This type of punishment has been around for thousands of years, from disfiguring criminals, tatooing them, and shaving the heads of female nazi collaborators to tar and feathering. Hell even Jesus's crucifiction was a form of public humiliation.

posted on Jul, 19 2006 @ 03:41 PM
public humiliation in this case might work. Besides being the laughing stock with the sandwich board stating he's a liar and a fraud, he will also become known for his crime and, therefore, he will no longer be able to do what he was doing without major risk of being spotted as "that moron with the sandwich board"

I was once working in a teen drug and alcohol abuse facility (ripping up the concrete floor while in college - me and two older dudes who broke every rule that facility had while we were there). There was always one or two kids wearing signs that said things like "I got caught sneaking a joint" or "I stole so I could get high"

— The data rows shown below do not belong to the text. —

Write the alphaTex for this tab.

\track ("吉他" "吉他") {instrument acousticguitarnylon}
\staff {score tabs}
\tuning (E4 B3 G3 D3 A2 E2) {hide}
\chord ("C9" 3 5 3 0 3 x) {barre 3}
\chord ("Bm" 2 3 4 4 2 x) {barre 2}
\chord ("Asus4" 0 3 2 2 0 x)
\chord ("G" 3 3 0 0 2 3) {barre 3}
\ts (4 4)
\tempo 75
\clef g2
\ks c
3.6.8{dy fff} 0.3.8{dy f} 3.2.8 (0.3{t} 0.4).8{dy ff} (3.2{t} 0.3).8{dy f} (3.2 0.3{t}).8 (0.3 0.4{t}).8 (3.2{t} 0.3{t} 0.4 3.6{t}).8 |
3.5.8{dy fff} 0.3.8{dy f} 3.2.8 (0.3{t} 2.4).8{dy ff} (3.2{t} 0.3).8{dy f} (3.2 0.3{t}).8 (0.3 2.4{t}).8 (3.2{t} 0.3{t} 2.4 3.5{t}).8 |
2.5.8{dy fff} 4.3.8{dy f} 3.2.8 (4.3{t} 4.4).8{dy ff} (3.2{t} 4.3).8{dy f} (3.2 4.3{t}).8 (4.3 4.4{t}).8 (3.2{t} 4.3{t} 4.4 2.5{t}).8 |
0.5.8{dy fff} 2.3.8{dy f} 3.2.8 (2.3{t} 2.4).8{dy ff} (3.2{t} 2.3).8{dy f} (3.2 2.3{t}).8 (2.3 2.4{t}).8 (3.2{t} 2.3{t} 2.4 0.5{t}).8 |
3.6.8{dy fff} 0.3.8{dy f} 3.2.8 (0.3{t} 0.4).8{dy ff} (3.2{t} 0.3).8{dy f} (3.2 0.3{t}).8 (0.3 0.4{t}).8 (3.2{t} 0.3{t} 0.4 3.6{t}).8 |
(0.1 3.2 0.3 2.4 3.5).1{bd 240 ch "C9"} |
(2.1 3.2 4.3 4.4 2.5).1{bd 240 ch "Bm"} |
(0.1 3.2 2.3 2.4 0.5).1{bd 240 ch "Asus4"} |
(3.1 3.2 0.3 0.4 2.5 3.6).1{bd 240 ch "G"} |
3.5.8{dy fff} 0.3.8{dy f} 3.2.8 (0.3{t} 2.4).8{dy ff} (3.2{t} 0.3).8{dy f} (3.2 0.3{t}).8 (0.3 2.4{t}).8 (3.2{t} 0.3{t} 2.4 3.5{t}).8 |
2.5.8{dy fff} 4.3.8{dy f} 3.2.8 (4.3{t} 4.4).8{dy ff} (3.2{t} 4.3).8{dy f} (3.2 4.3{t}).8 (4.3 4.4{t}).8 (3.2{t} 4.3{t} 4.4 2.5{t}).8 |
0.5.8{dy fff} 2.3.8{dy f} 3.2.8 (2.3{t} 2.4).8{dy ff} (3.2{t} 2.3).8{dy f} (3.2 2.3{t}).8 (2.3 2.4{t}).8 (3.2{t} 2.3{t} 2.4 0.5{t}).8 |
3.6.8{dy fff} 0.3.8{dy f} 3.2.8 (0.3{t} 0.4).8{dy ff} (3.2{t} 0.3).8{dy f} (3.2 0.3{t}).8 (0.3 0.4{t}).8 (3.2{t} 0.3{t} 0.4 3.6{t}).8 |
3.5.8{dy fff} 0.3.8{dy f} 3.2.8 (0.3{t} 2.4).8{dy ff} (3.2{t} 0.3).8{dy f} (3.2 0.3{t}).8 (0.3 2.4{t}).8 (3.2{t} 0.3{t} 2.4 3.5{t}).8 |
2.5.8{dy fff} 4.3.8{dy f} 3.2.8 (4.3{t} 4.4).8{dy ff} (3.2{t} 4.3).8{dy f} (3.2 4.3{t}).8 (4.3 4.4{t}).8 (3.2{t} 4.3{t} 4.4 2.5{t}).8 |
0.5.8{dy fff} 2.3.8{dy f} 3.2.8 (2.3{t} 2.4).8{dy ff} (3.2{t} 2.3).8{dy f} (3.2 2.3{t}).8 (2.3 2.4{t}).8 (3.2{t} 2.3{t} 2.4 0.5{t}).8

This was an internal punishment that the home seemed to think would work. The kids we spoke too generally said that the risk of being caught and wearing that sign in front of your friends was a major factor in their not doing things. Not because they didn't want everyone to know they were doing drugs, or drinking etc. Rather, they didn't want anyone to know they were dumb enough to get caught.

posted on Jul, 19 2006 @ 06:31 PM
Let me preface this by saying I am all for public humiliation. Yet at the same time I wonder why the ACLU has not filed any lawsuits on this?

Certainly this is far worse then wearing a Dunce hat in school and they outlawed its use years ago.

What makes this any different then forcing a child to wear a Dunce hat? A Dunce hat never hurt anyone it just put them in their place as theses signs are doing.

posted on Jul, 19 2006 @ 07:10 PM
This seems to be a case of let the punishment fit the crime. what he did was clearly wrong but to put him in prison for 5 years seems a waste of taxpayer resources. Seems to me that he will think long and hard before doing something like this again. It might also encourage others to avoid breaking the law since none of us wish to be humiliated like this.

posted on Jul, 20 2006 @ 12:25 PM
Calling Ms. Hester Primm, yoohoo...Your scarlet letter awaits.

Just kidding...great idea. Certainly cheaper than keeping him locked up in a cell for five years. I feel like a road trip, just so I can heckle the guy for a few minutes

posted on Jul, 20 2006 @ 01:01 PM
One time, a while back, I was vacationing in Tuscana - I met a very lovely Italian gal named Maria Renee.

We became obsessed with one another until finally we could not resist temptaion a moment longer.

We slipped away , above her grandmothers produce store to become a bit more familiar with each other.

The store front was made of wood. OLD wood becomes weak.

As we were indulging in the pleasure of the body, the store front ceiling ( the floor to us ) gave way and we fell about 8 feet to the dirt entry way below.

It was the busiest time of the shopping weekend and about 100 people found our compromising situation very humorus. Her Grandma did not.

Was it public? - OH YES

Was it humiliation? - TO SAY THE LEAST


Case study now complete.

[edit on 20-7-2006 by Mr Beezer]

posted on Jul, 20 2006 @ 01:16 PM
...I don't know what to think of public humiliation....depending on what that -humiliation- is.....I certainly am against public beheadings or public nudity. So in a sense I am against it because no one has stated any limitations. However I am not against the death-penalty. I think the death-penalty is better than public-humiliation, and community service for minor crimes has more benefits than public-humiliation as well. You humans....

posted on Jul, 20 2006 @ 08:55 PM
Can there be anything more humilitating than to be fined and sentenced to prison? When a person does what this mock Marine has done, he is fraudulently enhancing his reputation for a selfish cause at the expense of those who have earned the right to be called Marines. To deprive him of that reputation publicly and to label him for what he actually is might be humilitating, but it is far better than the alternative and it just might do a better job of not only punishing the offender, but also detering others from doing the same.